[INPUT DATA]
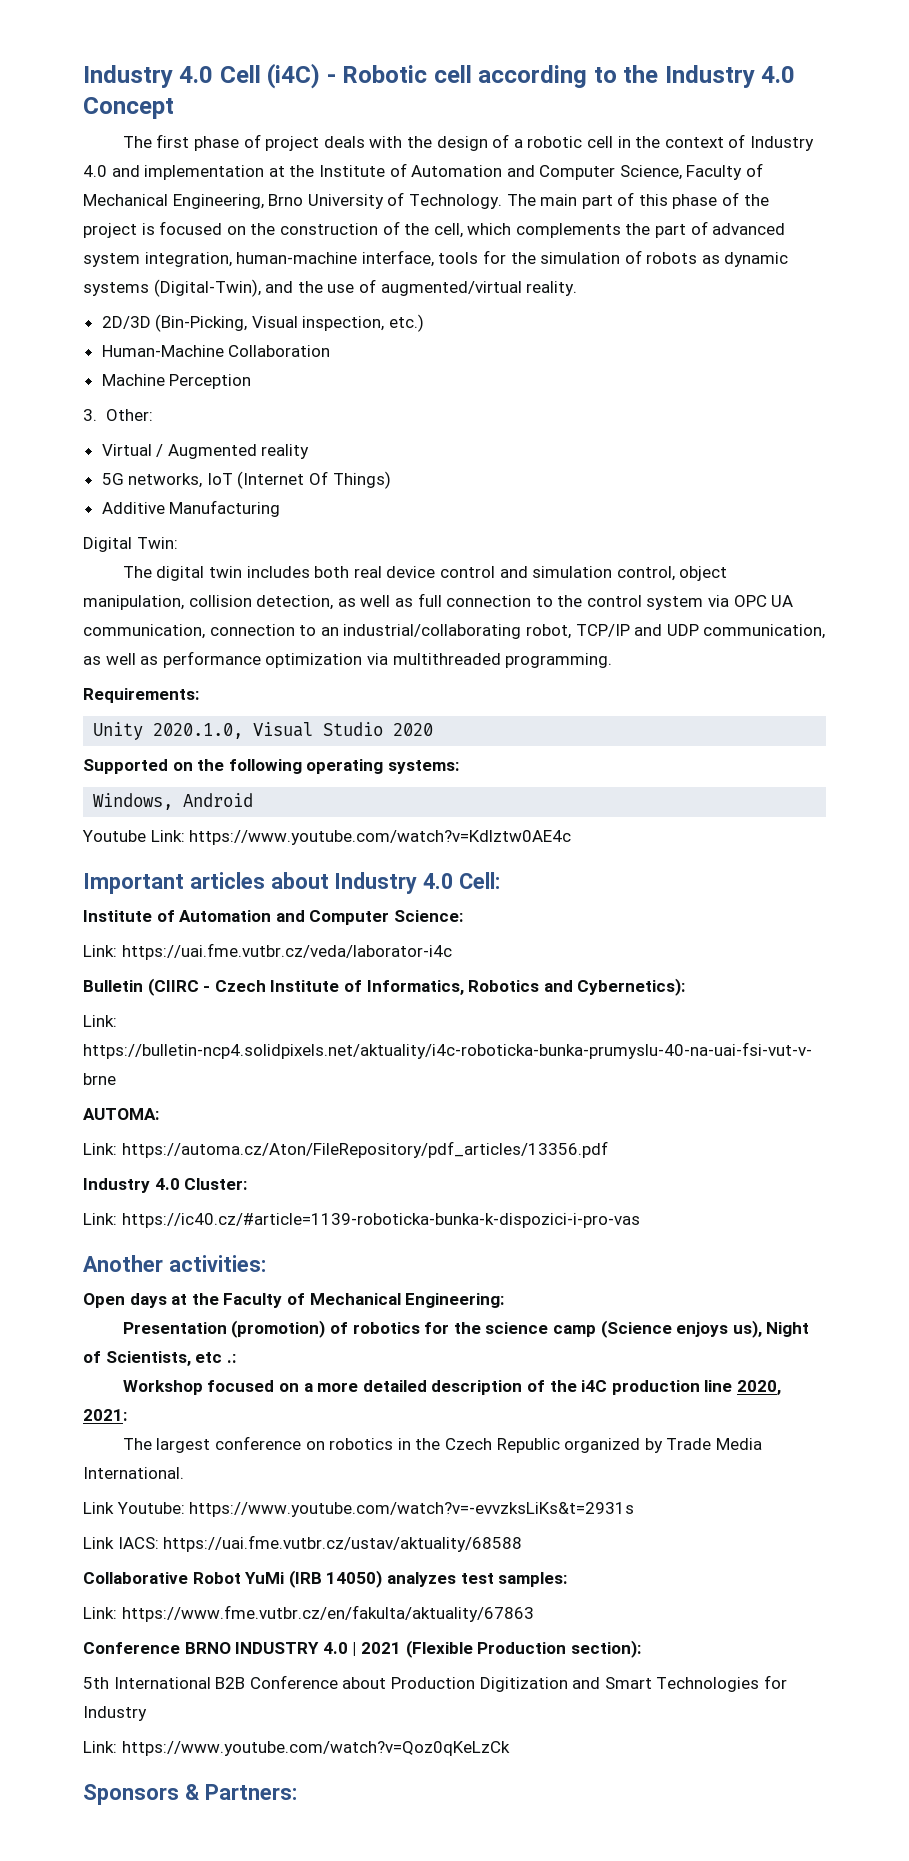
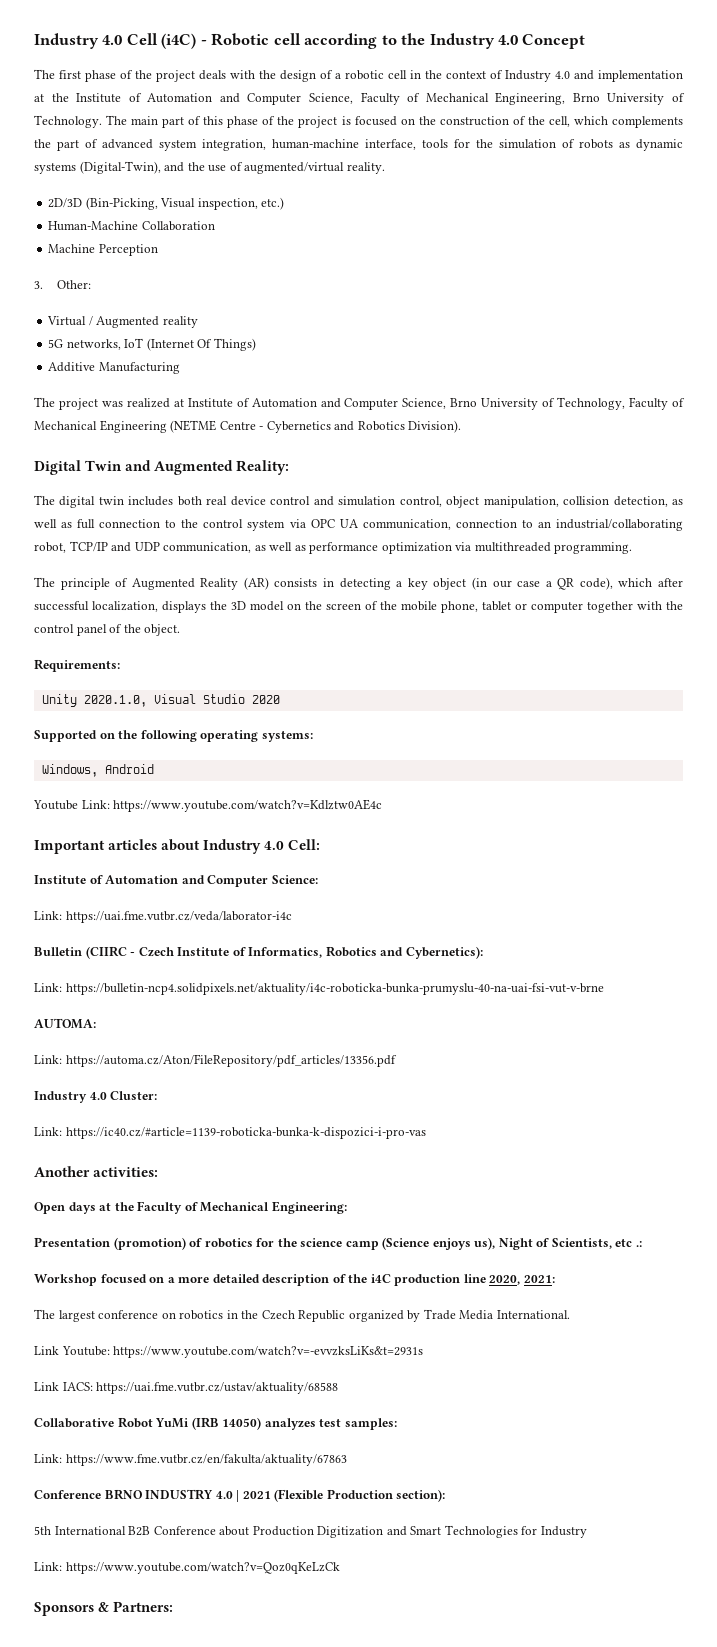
(261, 141) none -> [135,70,152,79] the
[83,537,178,552] Digital Twin: -> [34,397,685,410] [34,420,462,433] [34,460,290,475] The project was realized at Institute of Automation and Computer Science, Brno University of Technology, Faculty of Mechanical Engineering (NETME Centre - Cybernetics and Robotics Division). // Digital Twin and Augmented Reality:
(613, 660) none -> [34,577,683,590] [34,601,683,613] [34,624,181,636] // The principle of Augmented Reality (AR) consists in detecting a key object (in our case a QR code), which after successful localization, displays the 3D model on the screen of the mobile phone, tablet or computer together with the control panel of the object.

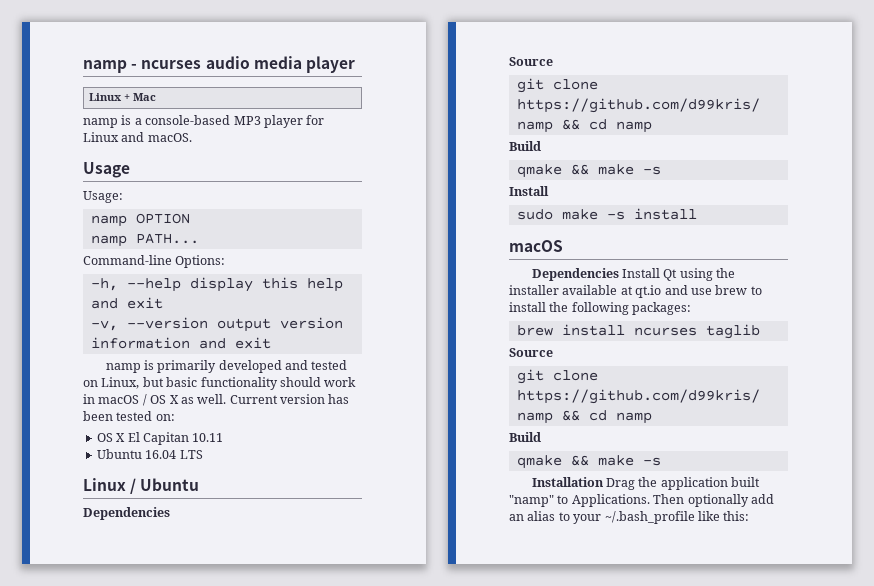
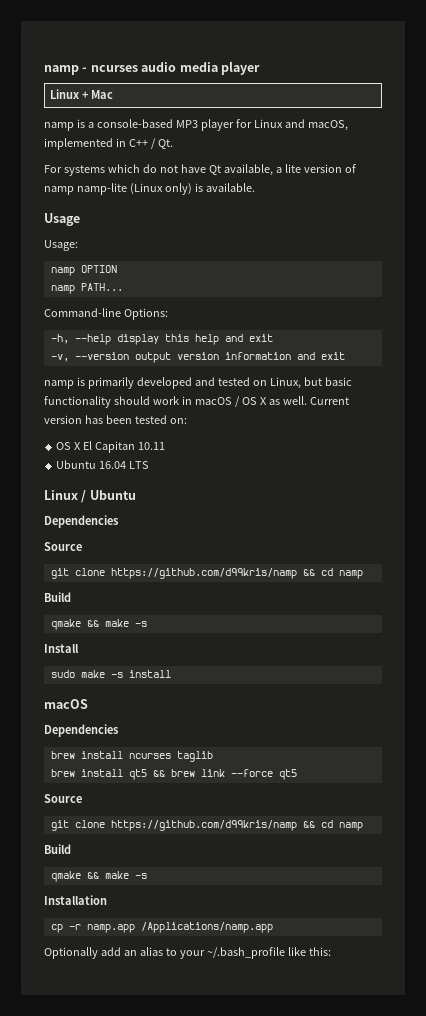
[147,133,192,142] macOS. -> [307,120,348,131] [44,138,173,150] [44,164,356,176] [44,183,255,195] macOS, implemented in C++ / Qt. // For systems which do not have Qt available, a lite version of namp namp-lite (Linux only) is available.
[621,268,735,281] [509,285,762,298] [509,302,692,315] [516,324,760,339] Install Qt using the installer available at qt.io and use brew to install the following packages: // brew install ncurses taglib -> [50,751,213,762] [50,769,297,780] // brew install ncurses taglib // brew install qt5 && brew link --force qt5
[605,477,760,490] [509,494,749,507] Drag the application built "namp" to Applications. Then optionally -> [50,922,273,933] [44,947,98,959] // cp -r namp.app /Applications/namp.app // Optionally

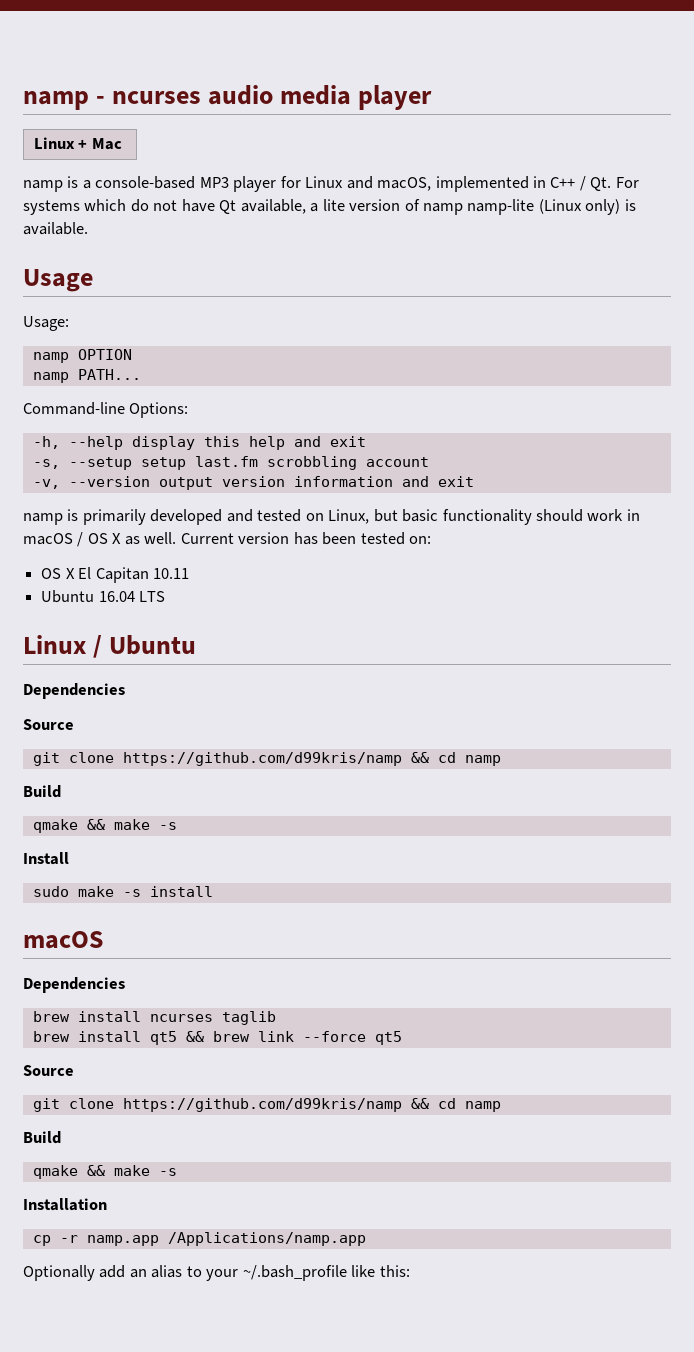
(173, 144) // -> (612, 184) none
(273, 338) none -> [32,456,429,470] // -s, --setup setup last.fm scrobbling account

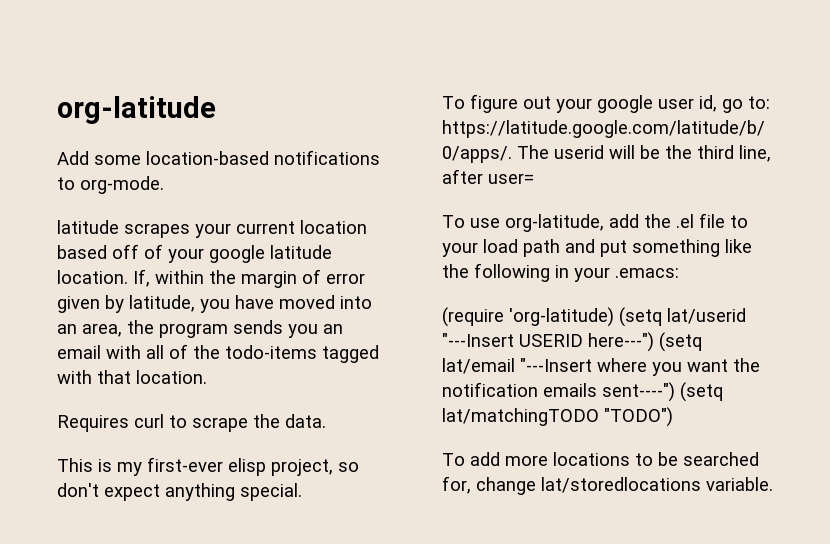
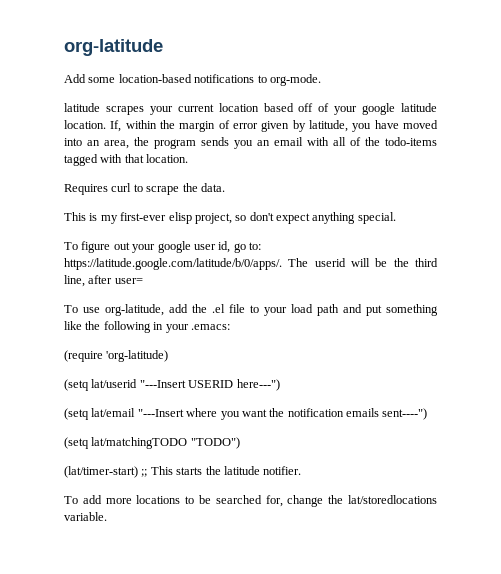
(614, 317) none -> (169, 356) //
(654, 342) none -> (280, 385) //
(675, 392) none -> (428, 414) //
(673, 417) none -> [64,466,302,478] // (lat/timer-start) ;; This starts the latitude notifier.
(536, 486) none -> [328,495,344,504] the

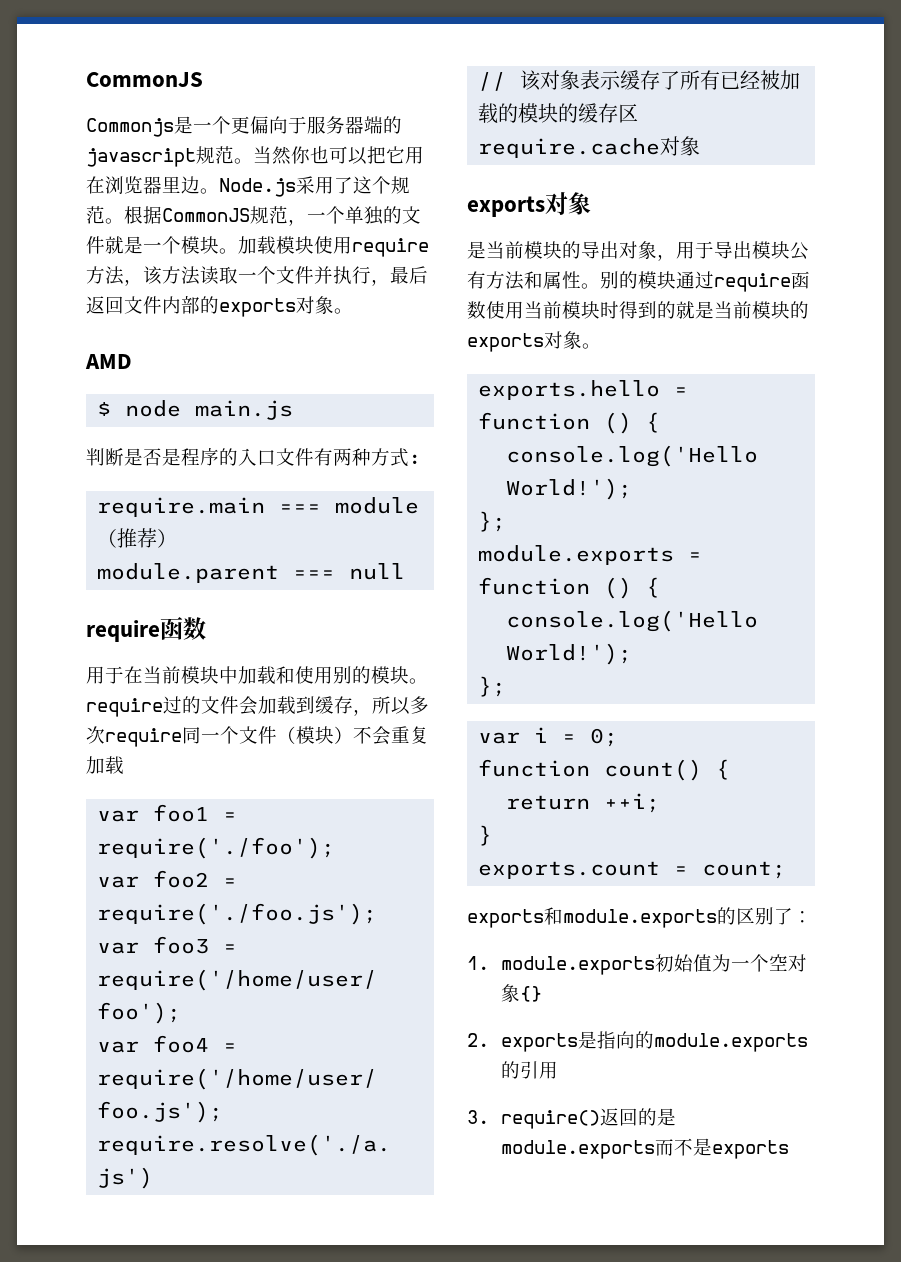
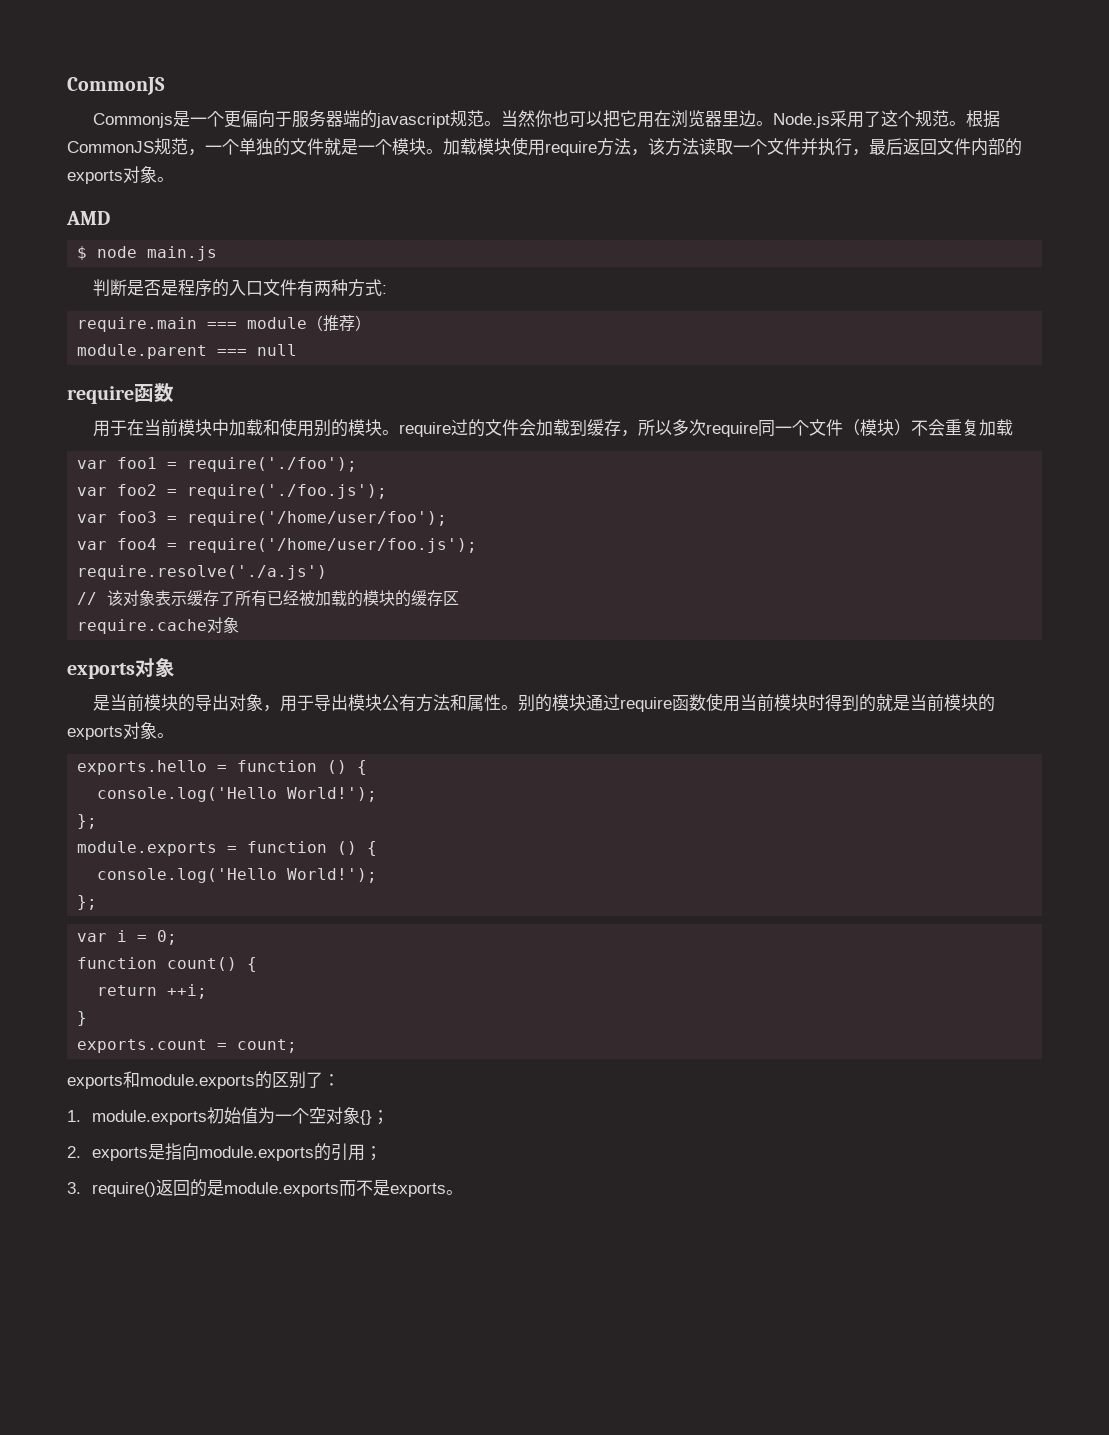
(542, 994) none -> [372,1110,390,1125] ；
[634,1031,654,1049] 的 -> (200, 1151) none
(558, 1070) none -> [365,1146,383,1161] ；
(789, 1149) none -> [446,1190,464,1195] 。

[TASK BRIEF]
Give back exactly the lines from the one containing "(654, 342) none -> (280, 385) //" through the last line above, both included, and none of the pictures.

[THE COMPLETED TASK]
(654, 342) none -> (280, 385) //
(675, 392) none -> (428, 414) //
(673, 417) none -> [64,466,302,478] // (lat/timer-start) ;; This starts the latitude notifier.
(536, 486) none -> [328,495,344,504] the

(542, 994) none -> [372,1110,390,1125] ；
[634,1031,654,1049] 的 -> (200, 1151) none
(558, 1070) none -> [365,1146,383,1161] ；
(789, 1149) none -> [446,1190,464,1195] 。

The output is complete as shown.